If you find the package useful in your work please consider giving us a star on GitHub. This will help us secure funding in the future to continue maintaining the package.
Installation
To install Fides.jl in the Julia REPL enter
julia> ] add Fides
or alternatively
julia> using Pkg; Pkg.add("Fides")
Fides is compatible with Julia version 1.10 and above. For best performance we strongly recommend using the latest Julia version.
Getting help
If you have any problems using Fides, here are some helpful tips:
- Check the Fides Python documentation.
- Post your questions in the
#sciml-sysbio
or#math-optimization
channel on the Julia Slack. - If you have encountered unexpected behavior or a bug, please open an issue on GitHub.
Citation
If you found Fides useful in your work, please cite the following paper:
@article{2022fides,
title={Fides: Reliable trust-region optimization for parameter estimation of ordinary differential equation models},
author={Fr{\"o}hlich, Fabian and Sorger, Peter K},
journal={PLoS computational biology},
volume={18},
number={7},
pages={e1010322},
year={2022},
publisher={Public Library of Science San Francisco, CA USA}
}
References
- Coleman, T. F., & Li, Y. (1994). On the convergence of interior-reflective Newton methods for nonlinear minimization subject to bounds. Mathematical programming, 67(1), 189-224.

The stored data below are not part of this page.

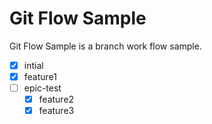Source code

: # Git Flow Sample

Git Flow Sample is a branch work flow sample.

- [x] intial
- [x] feature1
- [ ] epic-test
	- [x] feature2 
	- [x] feature3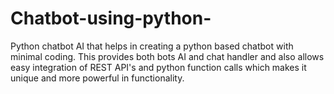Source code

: # Chatbot-using-python-
Python chatbot AI that helps in creating a python based chatbot with minimal coding. This provides both bots AI and chat handler and also allows easy integration of REST API's and python function calls which makes it unique and more powerful in functionality.
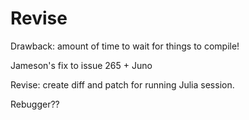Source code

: # Revise

Drawback: amount of time to wait for things to compile!

Jameson's fix to issue 265 + Juno

Revise: create diff and patch for running Julia session.

Rebugger??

- Coleman, T. F., & Li, Y. (1996). An interior trust region approach for nonlinear minimization subject to bounds. SIAM Journal on optimization, 6(2), 418-445.
- Fröhlich, F., & Sorger, P. K. (2022). Fides: Reliable trust-region optimization for parameter estimation of ordinary differential equation models. PLoS computational biology, 18(7), e1010322.